BEGIN PASSAGE GIVEN
Checking in with fellow content creators (and talking ROI)…

July 10th, 2008 by Allen Voivod

Lani and I are in beautiful New Paltz, NY, now at the end of three wonderful days spent with Guido Orio and Eve Orio of Golden Summit, experts in online, film, and video content. The professional (and personal) relationship was cemented a way back in 2001, when Lani, Eve, and Orio worked at Mattel, and though we’re now on different coasts, we’ve still maintained a great friendship with them.

It just so happened they were at a wedding not too far from here, and heck, when being 3,000 miles apart is suddenly reduced to 300, you can’t miss an opportunity like that. ;)

Of course, we’ve been catching up a lot (and watching our older son and their daughter play together like old friends, too, and not kids that last saw each other two years ago as toddlers), we’ve been talking a bit about return on investment (ROI) on websites.

It’s one thing if you sell physical product on your site - you can make the calculation pretty easily: Add up your costs (hosting, design, programming, maintenance), and divide it into your sales.

But what if you don’t? What if you can’t cleanly tie your website to your bottom line? Stonyfield Yogurt “CE-Yo” Gary Hirshberg addressed this in an interview with Business Week about the Stonyfield blogging effort:

Q: What are you getting from this, really?
Hirshberg: It’s impossible to say what we’re getting. But if you press an ad agency really hard about their best ads, their best copy, and ask them to prove that that ad resulted in an increase in sales, it’s the rare case when you can spell out cause and effect.

But what I know in my gut from 22 years of doing this is that we have an emotional connection with customers. That helps explain why we’re growing at four times category rate in some markets and three times the category rate nationally.

What he’s talking about is essentially the same as “goodwill” - that part of a company’s stock market value not attributable to earnings or investments. Some of your company’s revenues are coming solely as a result of your brand’s value, which exists only in the mind of your customers.

Get your head around that on an early Thursday morning! So here’s the takeaway - if you have a website, but it doesn’t directly produce revenue, then add it to one more marketing category - branding.
END PASSAGE GIVEN
BEGIN EXCERPTED RECORDS
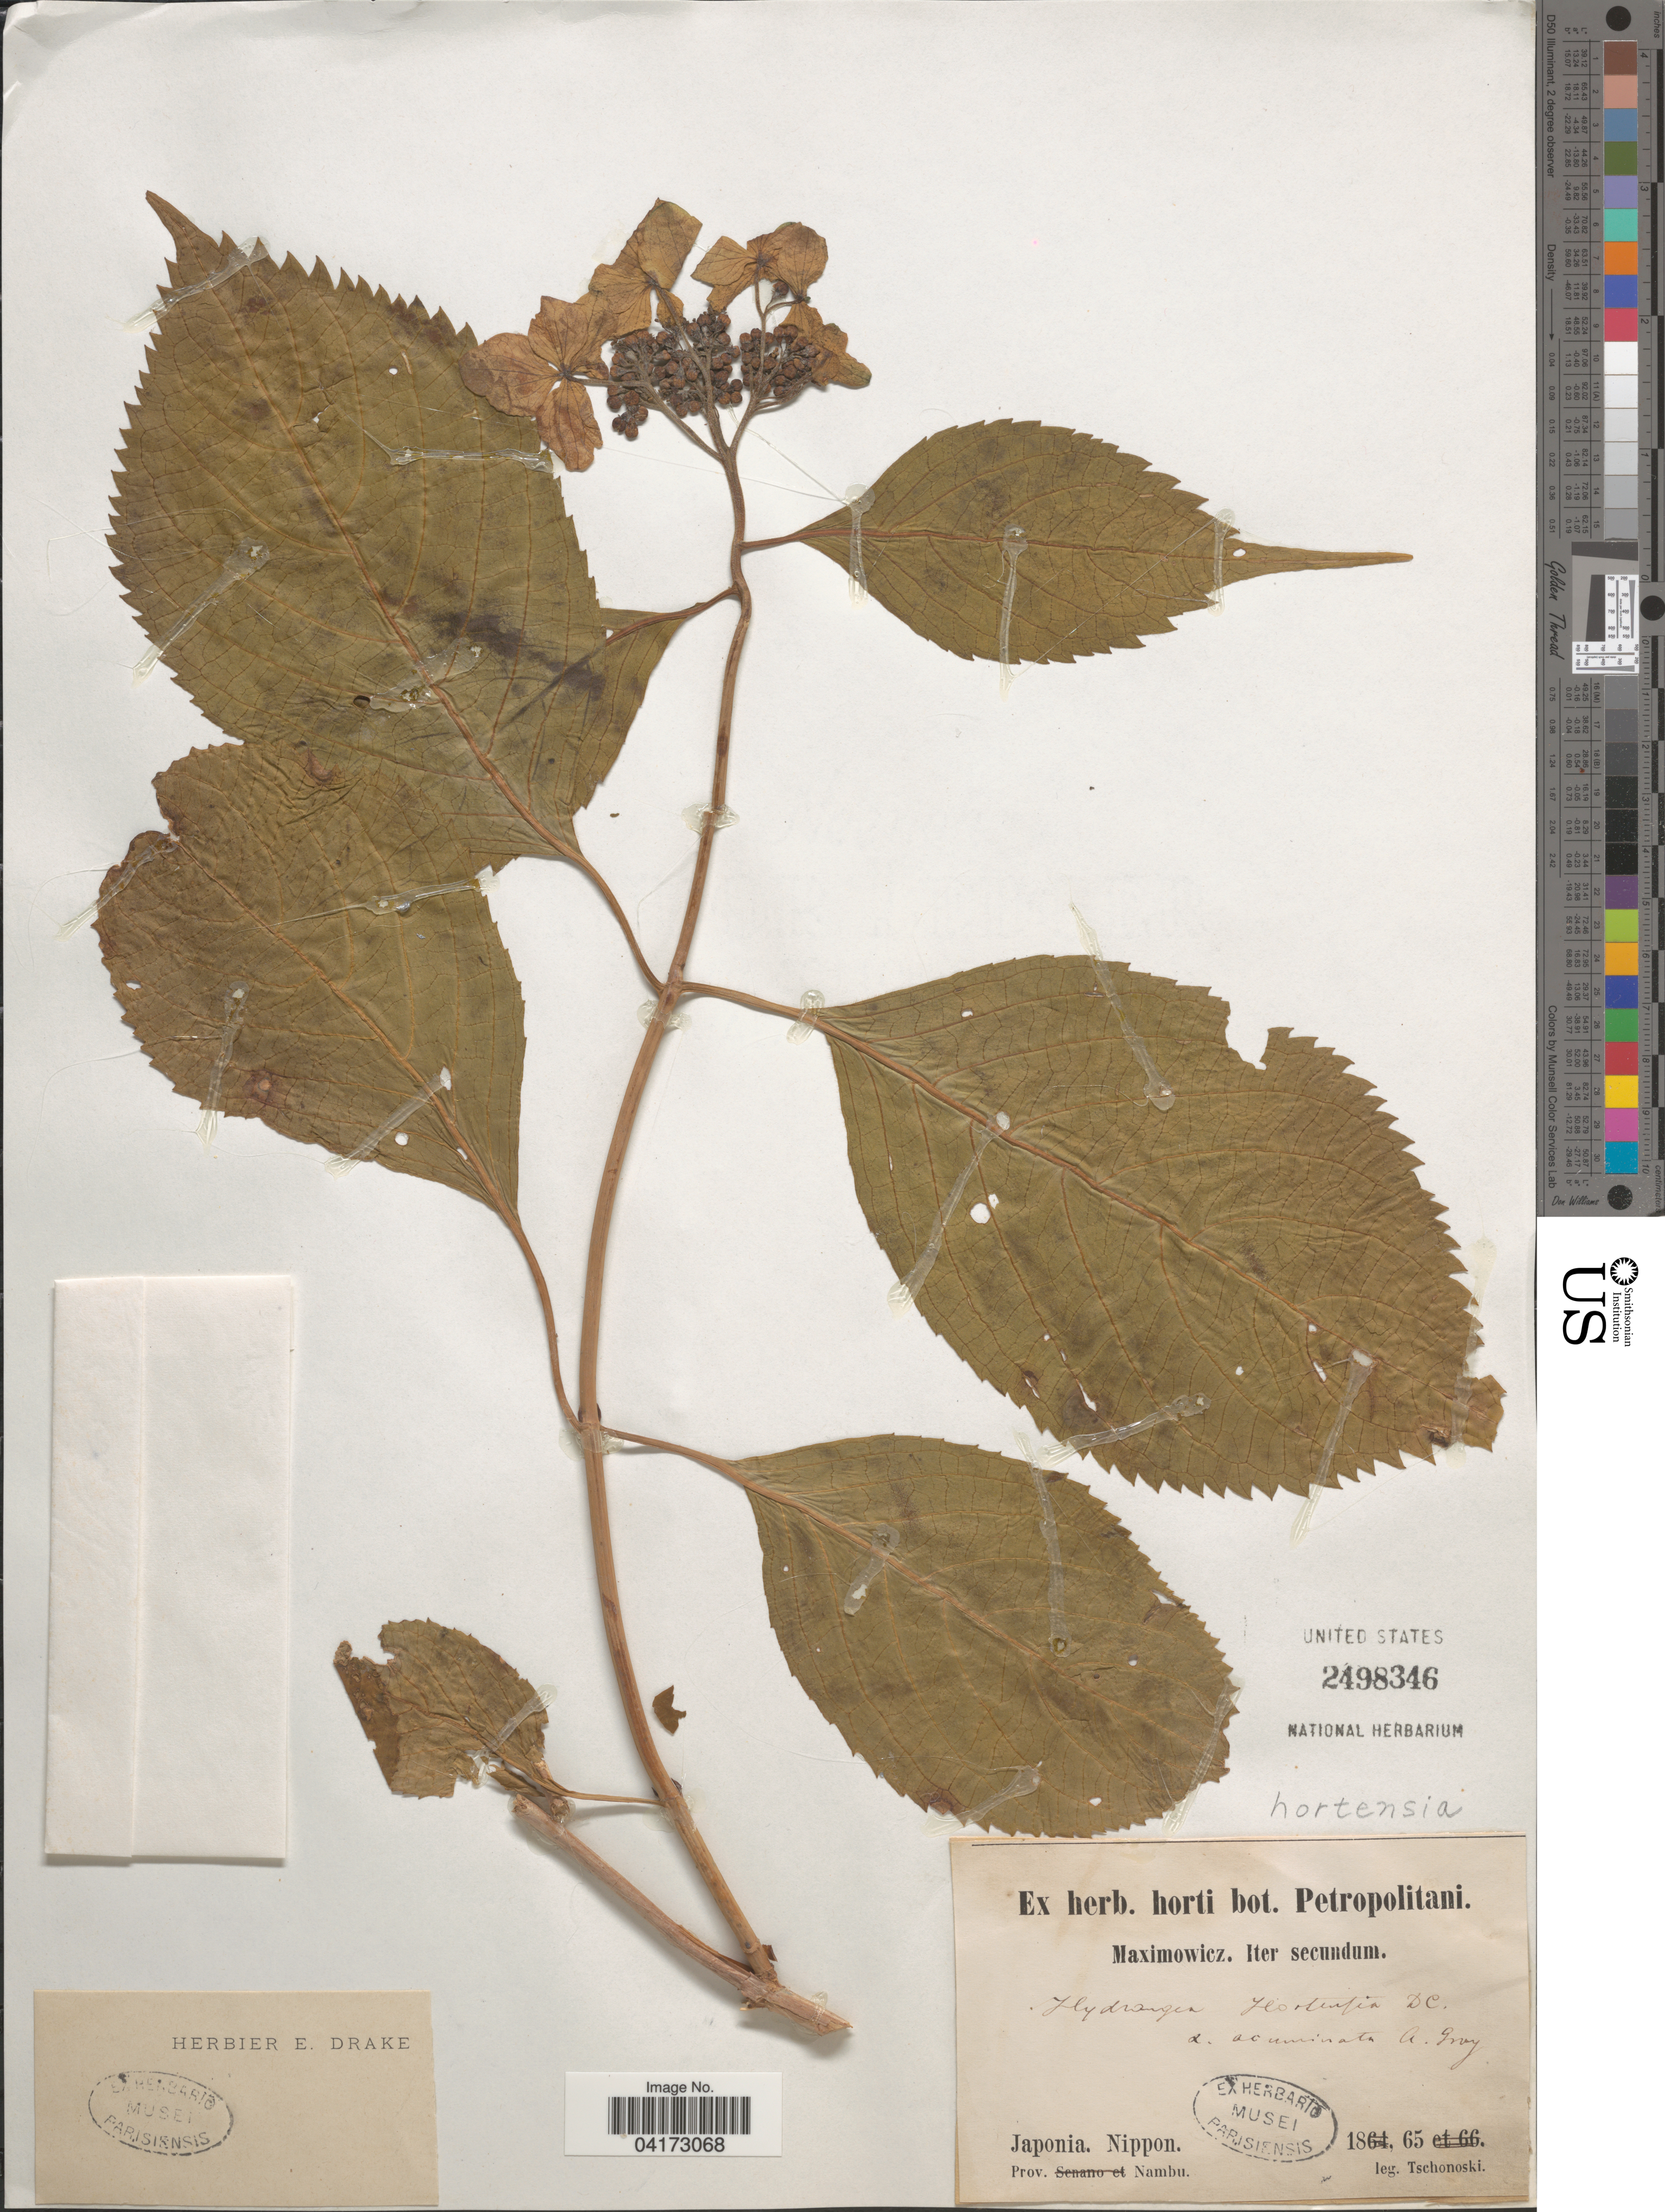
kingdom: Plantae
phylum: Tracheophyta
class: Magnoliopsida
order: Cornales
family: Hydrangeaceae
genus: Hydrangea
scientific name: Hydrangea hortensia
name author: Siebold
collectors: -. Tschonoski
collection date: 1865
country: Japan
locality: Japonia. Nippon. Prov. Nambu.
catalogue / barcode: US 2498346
END EXCERPTED RECORDS
## STATED TASK A
In the post about website ROI, how much faster than the category rate is Stonyfield growing nationally?
## STATED TASK B
Write out everything in the records from the line containing "collectors: -. Tschonoski" down to the end of the records, swapping "locality" for "place" and keeping all else the same.

## FULL SOLUTION A
Three times the category rate.

## FULL SOLUTION B
collectors: -. Tschonoski
collection date: 1865
country: Japan
place: Japonia. Nippon. Prov. Nambu.
catalogue / barcode: US 2498346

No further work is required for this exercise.